Supreme Court Rules Against School in Strip-Search of Girl

I'm glad to see this one. From Reuters:
WASHINGTON (Reuters) - A public school violated the privacy rights of a teenage girl who had to disrobe on suspicion she had ibuprofen pills, the U.S. Supreme Court ruled on Thursday in its first decision on student strip searches.

By an 8-1 vote, the justices upheld a ruling that the school and its officials violated the U.S. constitutional right that protects against unreasonable search and seizure.

The ruling by the nation's high court was a major defeat for school officials who had defended the strip search as necessary for student safety, school order and combating a growing drug problem.

School officials in Safford, Arizona, had ordered the strip search in 2003 of Savana Redding, who was 13 and in the eighth grade. It did not turn up any ibuprofen -- an over-the-counter anti-inflammatory medication used to treat fever, headaches and pain -- or any other drugs.

"Because there were no reasons to suspect the drugs presented a danger or were concealed in her underwear, we hold that the search did violate the Constitution," Justice David Souter wrote for the court majority.
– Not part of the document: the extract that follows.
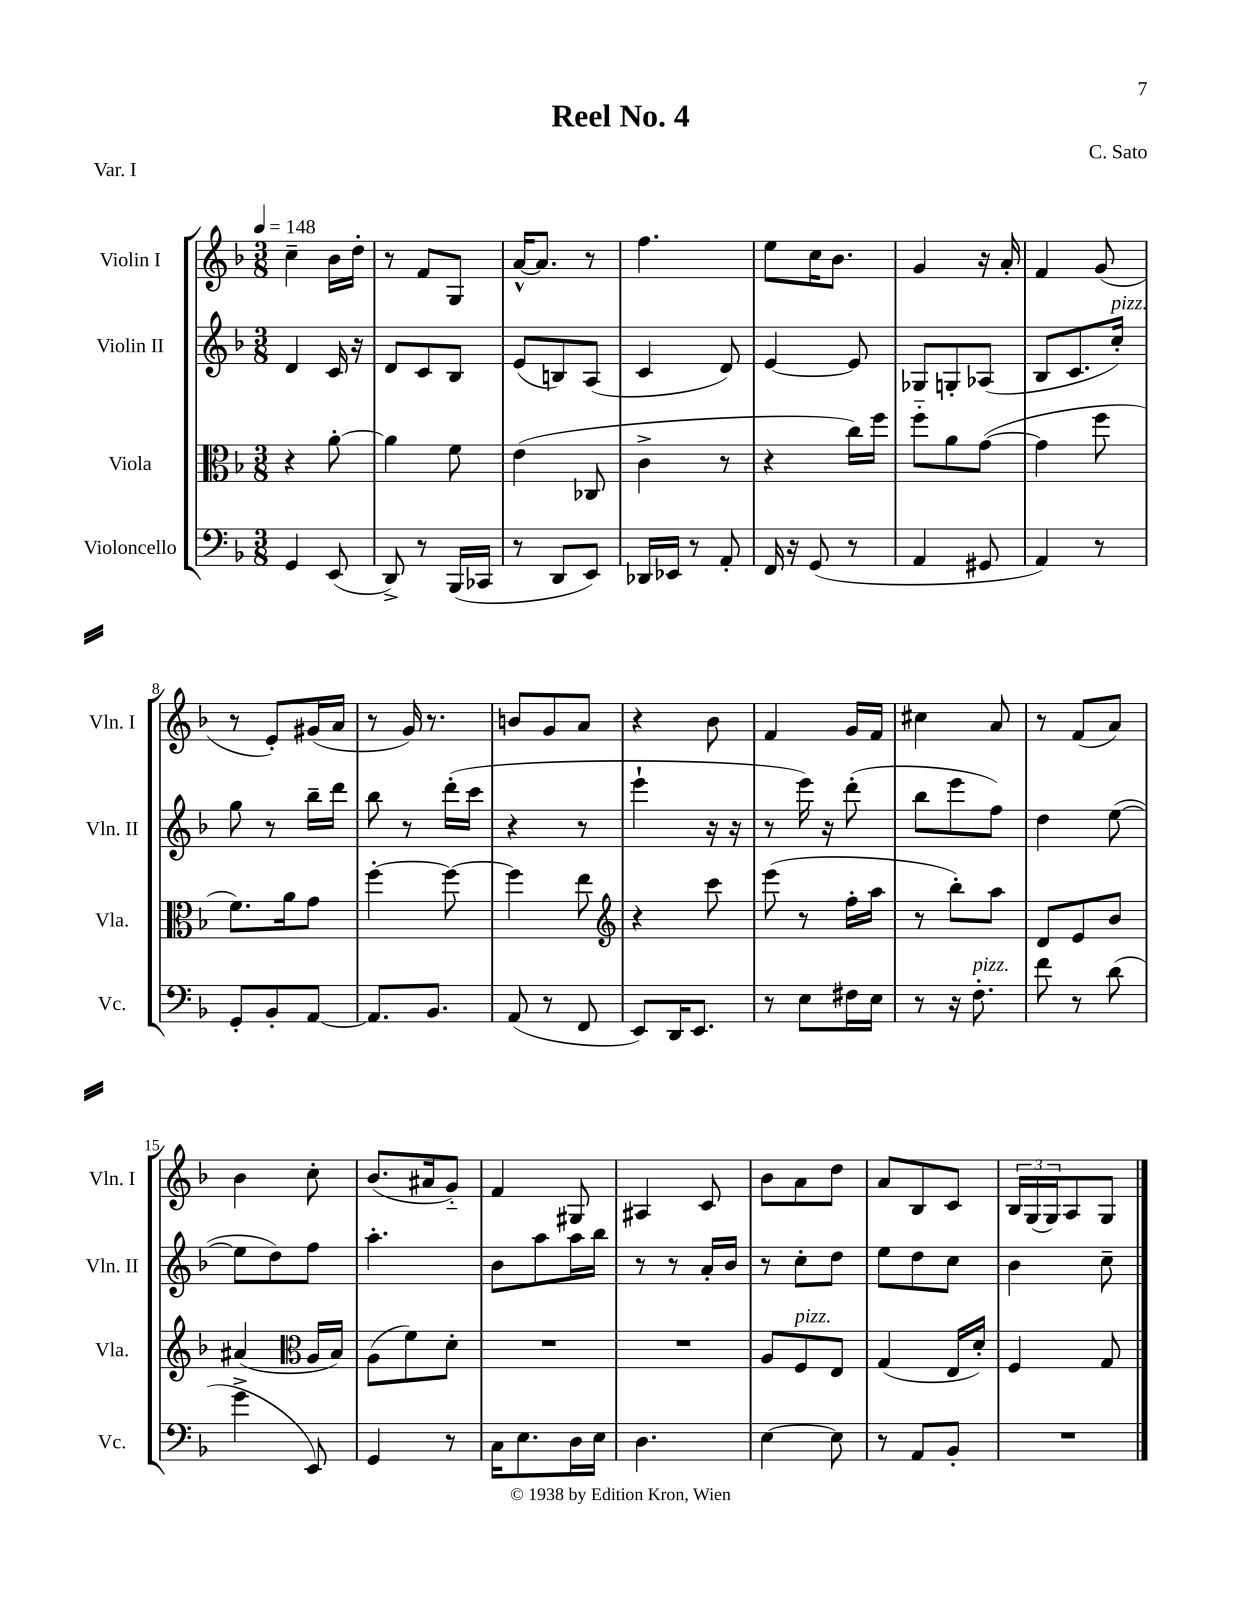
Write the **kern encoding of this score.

Supreme Court rejects school strip search

It's got to be tough to run a school, I'm sure, teenagers are hard to manage when you've got one or two at home, I can just imagine trying to maintain order at a middle school. So I understand at some level that when another girl tattled and said this girl had drugs, they may have felt they had to follow up. But, first, c'mon, it was Motrin, fer cryin' out loud. Maybe she's not supposed to have it, but sheesh. And then you have to weigh the seriousness of violating a thirteen-year-old girl's sense of modesty. If it was a machine gun, okay, you do everything you can to find it. A bottle of Motrin, I'm sorry, this is beyond what a school should be doing.

Clarence Thomas disagreed:
Only Justice Clarence Thomas dissented from the part of the ruling that Redding's privacy rights had been violated.

Thomas said the ruling "grants judges sweeping authority to second-guess the measures that these officials take to maintain discipline in their schools and ensure the health and safety of the students in their charge."

Yes, I suppose it does put some limits on what school authorities can do to students. Good.